(Bloomberg) -- BHP Billiton Ltd. is putting its Scarborough liquefied natural gas project with Exxon Mobil Corp. in Australia on the back burner amid lower prices and increasing competition from the U.S.
“LNG prices are down quite a bit from last year,” Tim Cutt, BHP’s petroleum president, told reporters Monday in Melbourne. “We’re probably not moving quite as quickly as we were last year, but it’s still a very important asset” that will be developed at the right time, he said.
A plunge in oil has forced companies from Royal Dutch Shell Plc to Chevron Corp. to cut or delay spending on projects that supply super-cooled gas linked to the price of crude.

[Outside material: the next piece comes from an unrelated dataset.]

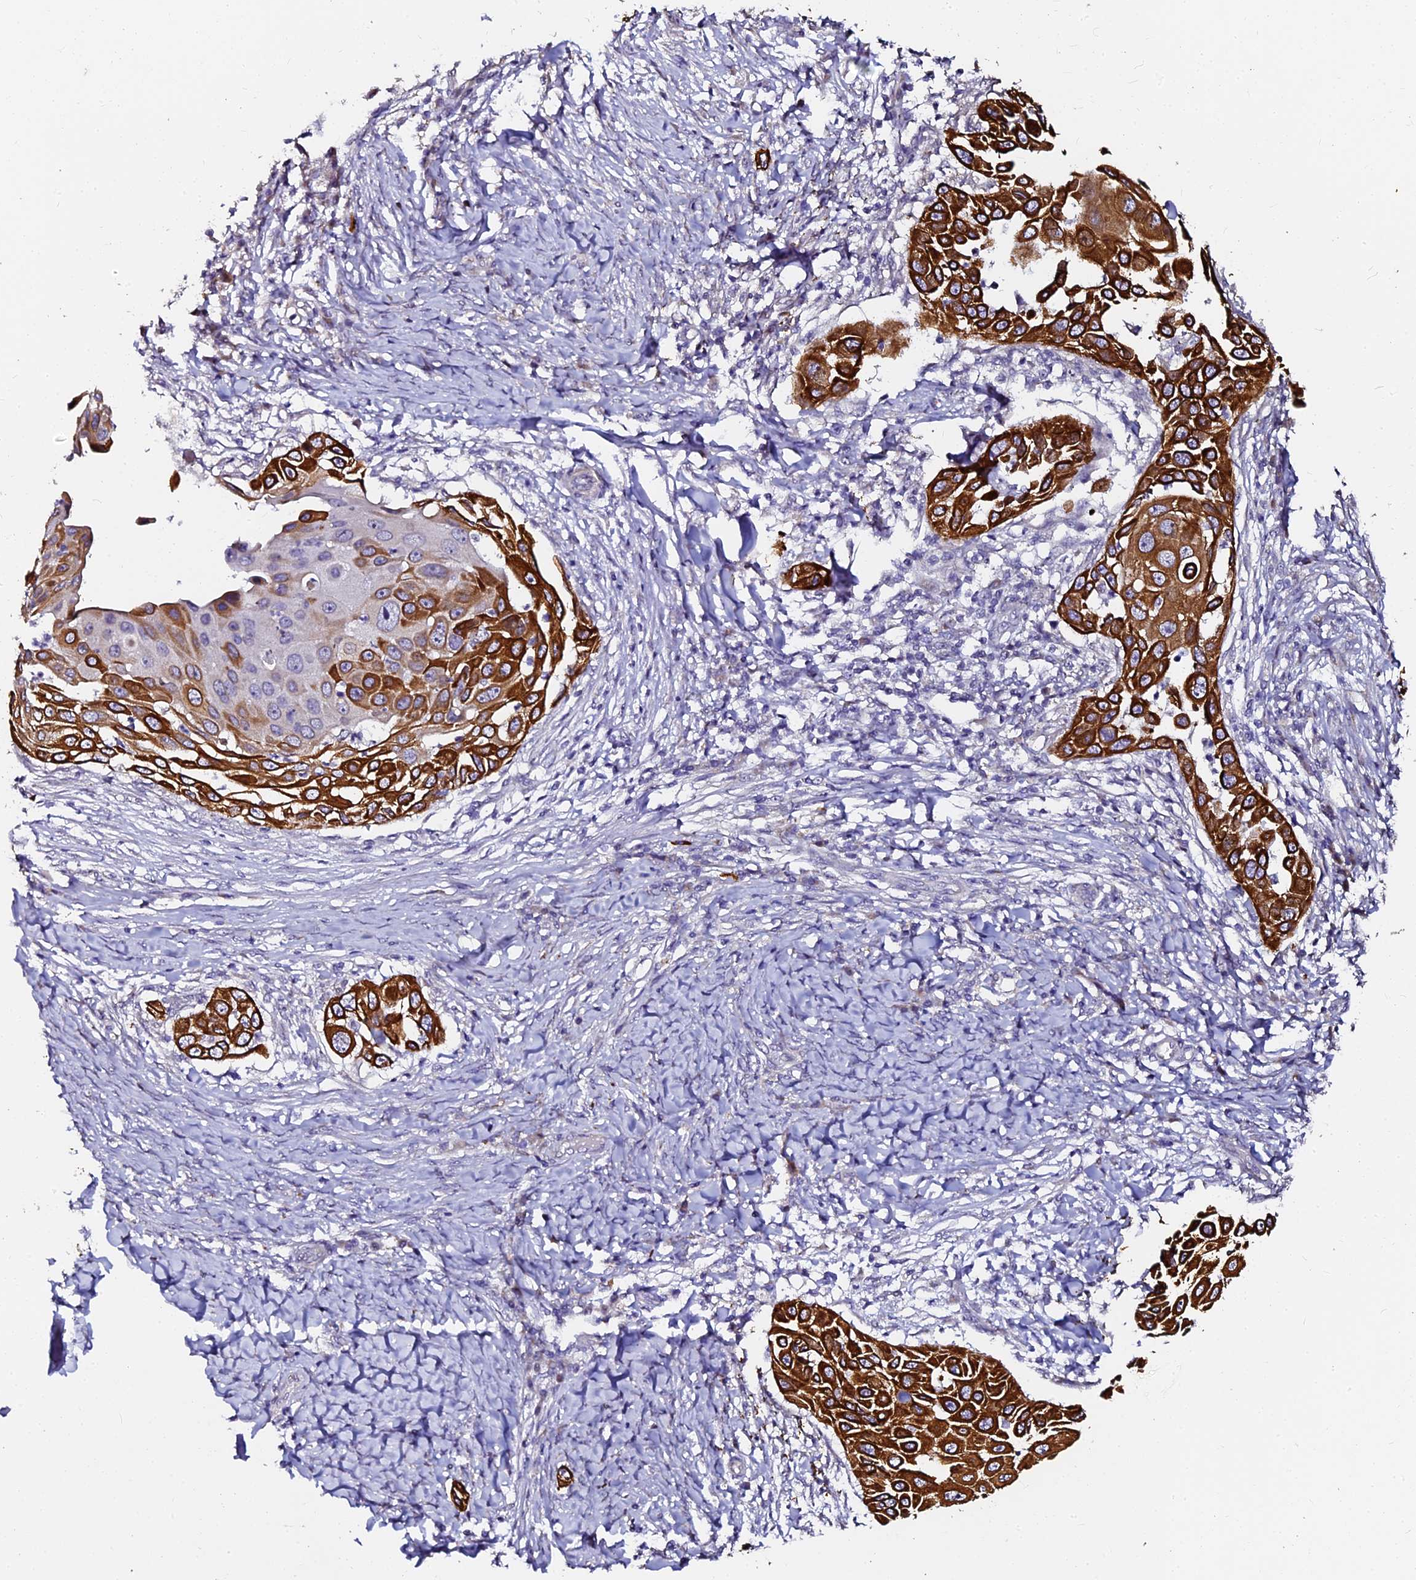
{"staining": {"intensity": "strong", "quantity": ">75%", "location": "cytoplasmic/membranous"}, "tissue": "skin cancer", "cell_type": "Tumor cells", "image_type": "cancer", "snomed": [{"axis": "morphology", "description": "Squamous cell carcinoma, NOS"}, {"axis": "topography", "description": "Skin"}], "caption": "DAB immunohistochemical staining of skin cancer displays strong cytoplasmic/membranous protein positivity in approximately >75% of tumor cells.", "gene": "GPN3", "patient": {"sex": "female", "age": 44}}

In September, Cutt said that he backed plans to develop what could become the world’s largest floating LNG project and that BHP was “fully aligned” with partner Exxon.

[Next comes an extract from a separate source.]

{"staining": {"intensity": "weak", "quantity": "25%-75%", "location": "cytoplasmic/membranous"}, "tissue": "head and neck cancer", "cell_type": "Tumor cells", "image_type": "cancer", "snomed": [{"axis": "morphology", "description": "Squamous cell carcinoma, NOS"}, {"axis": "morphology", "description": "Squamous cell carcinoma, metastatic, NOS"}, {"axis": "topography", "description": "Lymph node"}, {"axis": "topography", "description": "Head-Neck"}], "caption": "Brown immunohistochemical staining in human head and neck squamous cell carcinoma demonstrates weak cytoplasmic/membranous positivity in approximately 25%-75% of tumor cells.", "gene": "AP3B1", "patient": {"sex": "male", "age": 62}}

Crude oil prices could “firm fairly quickly” if countries including Brazil “wobble in any significant way, Cutt said Monday. Over the next couple of years, the market should stabilize, he said.
While the company looks at about 200 merger and acquisition opportunities a year, right now M&A isn’t a main focus, Cutt said. BHP doesn’t want to ‘‘put a big premium on the table” to buy another company, he said.
The oil downturn is allowing BHP, the biggest overseas investor in U.S. shale, to pick up more acreage, he said. Any acquisitions are more likely to be assets, he said.